There needs to be balance, such as, "Yeah, I'm working right now, but I'll enjoy seeing my girlfriend later." And then, parting for the night, "I'll miss her til I see her again, but I'll get some work done before then, too."

Two good halves make one good life.

Plus, part-time independence gives you something to talk about when you are together.

Incidentally, I love when in conversation, one person's talking about himself, and the other one tries to commiserate and the first one says, "You're being so selfish! We were talking about me!"

Oscar said...

Hi, Katie-

I certainly didn't mean to 1)hijack your thread about relationships or 2) imply that somehow you shouldn't be happy because you're an active Mormon woman. The reason I wrote to you is that I'm new to the Mormon blogger websites, and I've been surprised to read so many negative
posts about growing up in the church as a strong, independent female.
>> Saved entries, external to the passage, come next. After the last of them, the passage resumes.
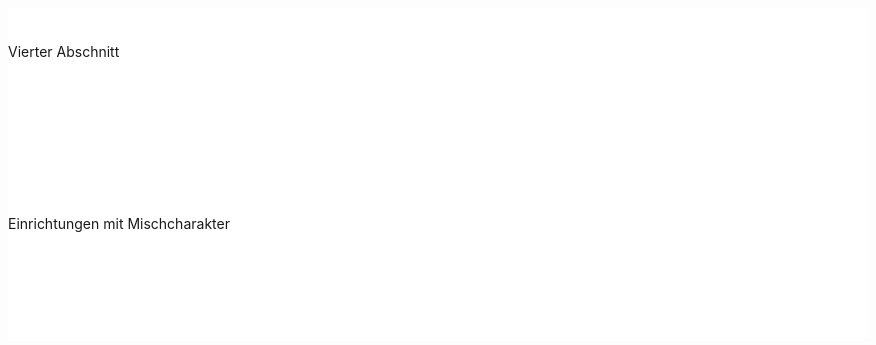 <td style align="left" valign="top" charoff="50">

 

</td>

<td style colspan="3" align="left" valign="top" charoff="50">

Vierter Abschnitt

</td>

<td style align="left" valign="top" charoff="50">

 

</td>

</tr>

<tr>

<td style align="left" valign="top" charoff="50">

 

</td>

<td style align="left" valign="top" charoff="50">

 

</td>

<td style align="left" valign="top" charoff="50">

 

</td>

<td style colspan="2" align="left" valign="top" charoff="50">

Einrichtungen mit Mischcharakter

</td>

<td style align="left" valign="top" charoff="50">

 

</td>

</tr>

<tr>

<td style align="left" valign="top" charoff="50">

 

</td>

<td style align="left" valign="top" charoff="50">

 

</td>

<td style align="left" valign="top" charoff="50">
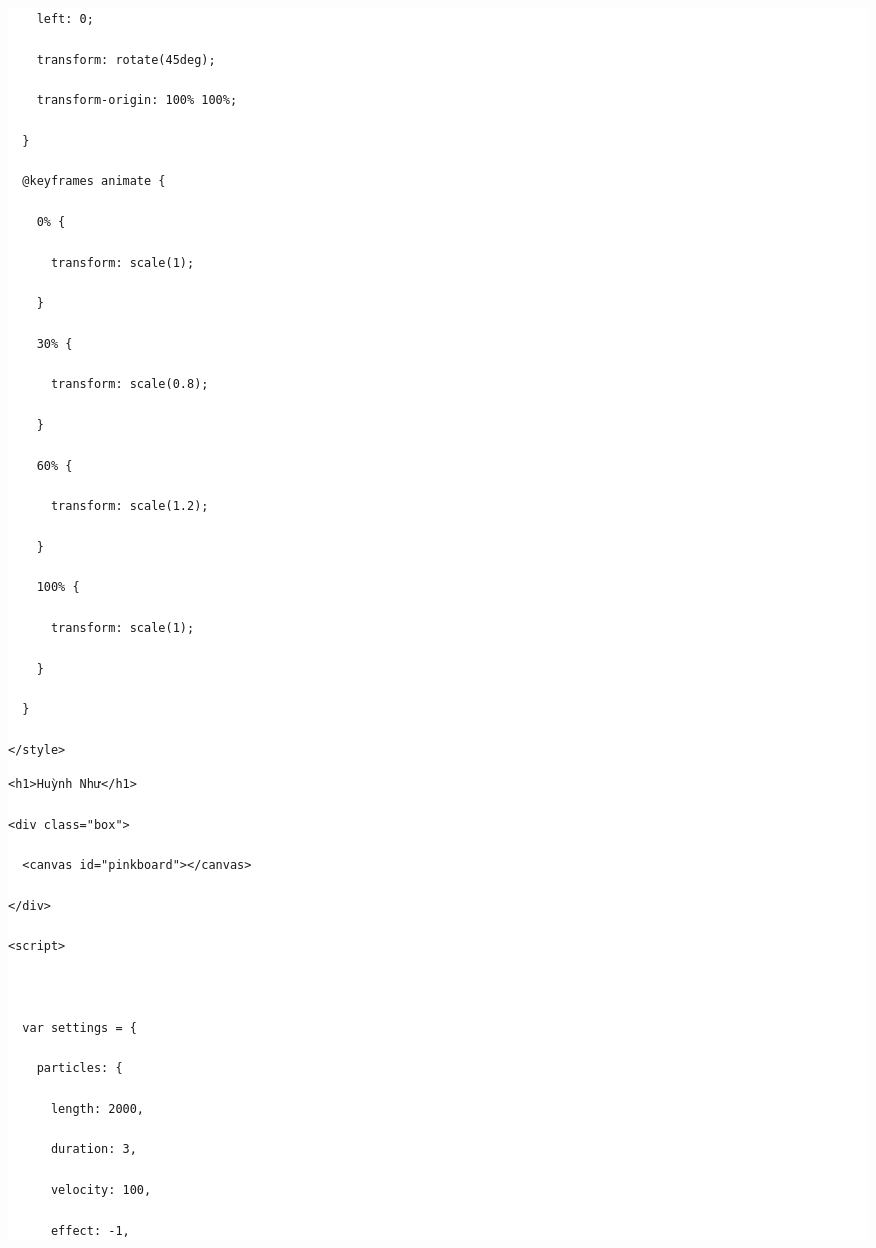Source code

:         left: 0;

        transform: rotate(45deg);

        transform-origin: 100% 100%;

      }

      @keyframes animate {

        0% {

          transform: scale(1);

        }

        30% {

          transform: scale(0.8);

        }

        60% {

          transform: scale(1.2);

        }

        100% {

          transform: scale(1);

        }

      }

    </style>

  </head>

  <body>

    <h1>Huỳnh Như</h1>

    <div class="box">

      <canvas id="pinkboard"></canvas>

    </div>

    <script>

     

      var settings = {

        particles: {

          length: 2000,

          duration: 3,

          velocity: 100,

          effect: -1,
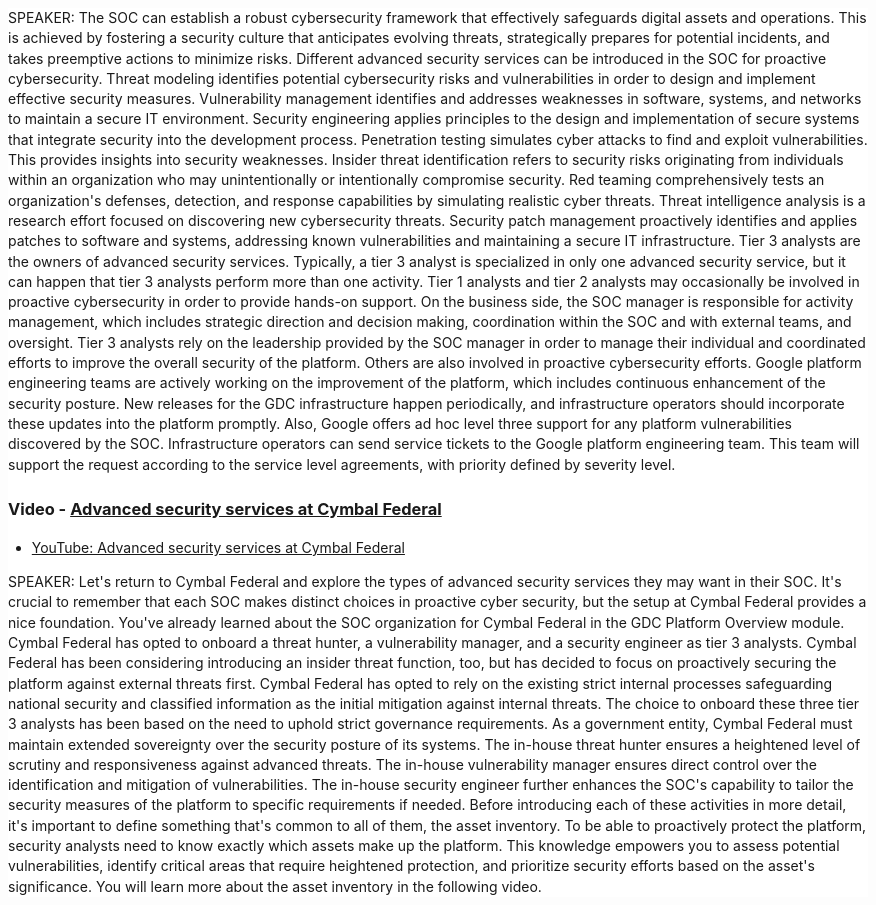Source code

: SPEAKER: The SOC can establish a robust cybersecurity framework that effectively safeguards digital assets and operations. This is achieved by fostering a security culture that anticipates evolving threats, strategically prepares for potential incidents, and takes preemptive actions to minimize risks. Different advanced security services can be introduced in the SOC for proactive cybersecurity. Threat modeling identifies potential cybersecurity risks and vulnerabilities in order to design and implement effective security measures. Vulnerability management identifies and addresses weaknesses in software, systems, and networks to maintain a secure IT environment. Security engineering applies principles to the design and implementation of secure systems that integrate security into the development process. Penetration testing simulates cyber attacks to find and exploit vulnerabilities. This provides insights into security weaknesses. Insider threat identification refers to security risks originating from individuals within an organization who may unintentionally or intentionally compromise security. Red teaming comprehensively tests an organization's defenses, detection, and response capabilities by simulating realistic cyber threats. Threat intelligence analysis is a research effort focused on discovering new cybersecurity threats. Security patch management proactively identifies and applies patches to software and systems, addressing known vulnerabilities and maintaining a secure IT infrastructure. Tier 3 analysts are the owners of advanced security services. Typically, a tier 3 analyst is specialized in only one advanced security service, but it can happen that tier 3 analysts perform more than one activity. Tier 1 analysts and tier 2 analysts may occasionally be involved in proactive cybersecurity in order to provide hands-on support. On the business side, the SOC manager is responsible for activity management, which includes strategic direction and decision making, coordination within the SOC and with external teams, and oversight. Tier 3 analysts rely on the leadership provided by the SOC manager in order to manage their individual and coordinated efforts to improve the overall security of the platform. Others are also involved in proactive cybersecurity efforts. Google platform engineering teams are actively working on the improvement of the platform, which includes continuous enhancement of the security posture. New releases for the GDC infrastructure happen periodically, and infrastructure operators should incorporate these updates into the platform promptly. Also, Google offers ad hoc level three support for any platform vulnerabilities discovered by the SOC. Infrastructure operators can send service tickets to the Google platform engineering team. This team will support the request according to the service level agreements, with priority defined by severity level.

### Video - [Advanced security services at Cymbal Federal](https://www.cloudskillsboost.google/course_templates/1199/video/522019)

* [YouTube: Advanced security services at Cymbal Federal](https://www.youtube.com/watch?v=EnKRjovxGrc)

SPEAKER: Let's return to Cymbal Federal and explore the types of advanced security services they may want in their SOC. It's crucial to remember that each SOC makes distinct choices in proactive cyber security, but the setup at Cymbal Federal provides a nice foundation. You've already learned about the SOC organization for Cymbal Federal in the GDC Platform Overview module. Cymbal Federal has opted to onboard a threat hunter, a vulnerability manager, and a security engineer as tier 3 analysts. Cymbal Federal has been considering introducing an insider threat function, too, but has decided to focus on proactively securing the platform against external threats first. Cymbal Federal has opted to rely on the existing strict internal processes safeguarding national security and classified information as the initial mitigation against internal threats. The choice to onboard these three tier 3 analysts has been based on the need to uphold strict governance requirements. As a government entity, Cymbal Federal must maintain extended sovereignty over the security posture of its systems. The in-house threat hunter ensures a heightened level of scrutiny and responsiveness against advanced threats. The in-house vulnerability manager ensures direct control over the identification and mitigation of vulnerabilities. The in-house security engineer further enhances the SOC's capability to tailor the security measures of the platform to specific requirements if needed. Before introducing each of these activities in more detail, it's important to define something that's common to all of them, the asset inventory. To be able to proactively protect the platform, security analysts need to know exactly which assets make up the platform. This knowledge empowers you to assess potential vulnerabilities, identify critical areas that require heightened protection, and prioritize security efforts based on the asset's significance. You will learn more about the asset inventory in the following video.

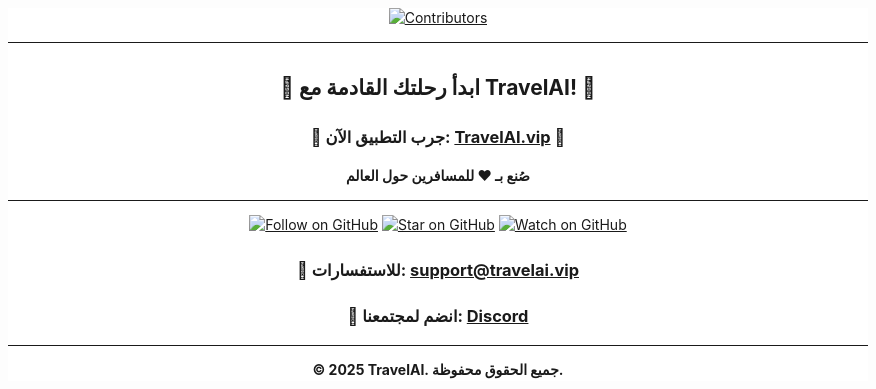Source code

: <div align="center">

[![Contributors](https://contrib.rocks/image?repo=your-username/travelai)](https://github.com/your-username/travelai/graphs/contributors)

</div>

---

<div align="center">

## 🚀 **ابدأ رحلتك القادمة مع TravelAI!** 🚀

### **🌟 جرب التطبيق الآن: [TravelAI.vip](https://travelai.vip) 🌟**

**صُنع بـ ❤️ للمسافرين حول العالم**

---

[![Follow on GitHub](https://img.shields.io/github/followers/your-username?style=social)](https://github.com/your-username)
[![Star on GitHub](https://img.shields.io/github/stars/your-username/travelai?style=social)](https://github.com/your-username/travelai)
[![Watch on GitHub](https://img.shields.io/github/watchers/your-username/travelai?style=social)](https://github.com/your-username/travelai)

### 📧 **للاستفسارات:** support@travelai.vip
### 💬 **انضم لمجتمعنا:** [Discord](https://discord.gg/travelai)

---

**© 2025 TravelAI. جميع الحقوق محفوظة.**

</div>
It was refreshing to come across your website that seemed so upbeat and positive about life, while recognizing that life is not always so easy (enjoyed your post on getting into Stanford- congrats). Anyway, I've thought a lot about gender related issues in the Mormon church, and since I'm planning to have children someday (I'm married), it's nice to see you out there focused on living your life and being happy instead of struggling with so many questions that we really don't have the answer to. I've always been worried that the church would have a negative influence on females in that growing up in the church would discourage them from pursuing other interests rather than family interests, if they aren't naturally inclined to want a family exclusively. I'm probably not making sense, and I don't know you at all, but you're a good example of what I would want my daughter to be like. I know, this sounds weird coming from a complete stranger, but your parents did a great job with you and I wish you the best.

Bryan said...

my two cents:

You cannot sincerely act selflessly until you entirely and completely own your own self. You must own yourself before you can offer yourself.

You cannot fully love another unless you fully love yourself. When you fully love yourself, you don’t need the returned love of the other person who you love. You can offer without asking.

You can only experience being loved by another to the extent that you love yourself.

You can only value the life of another to the extent that you value your own life.

You can only value the happiness of another to the extent that you value your own happiness.

You can love and not be loved in return. This does not diminish the love you give.

You can be loved, and not love in return. This does not diminish the love given you.

I don’t believe love, both to love and to be loved, has anything to do with destiny or fate. I believe it is something we learn.

Finishing with the thesis of Moulin Rouge:
“The greatest thing you will ever learn is just to love, and to be loved in return.”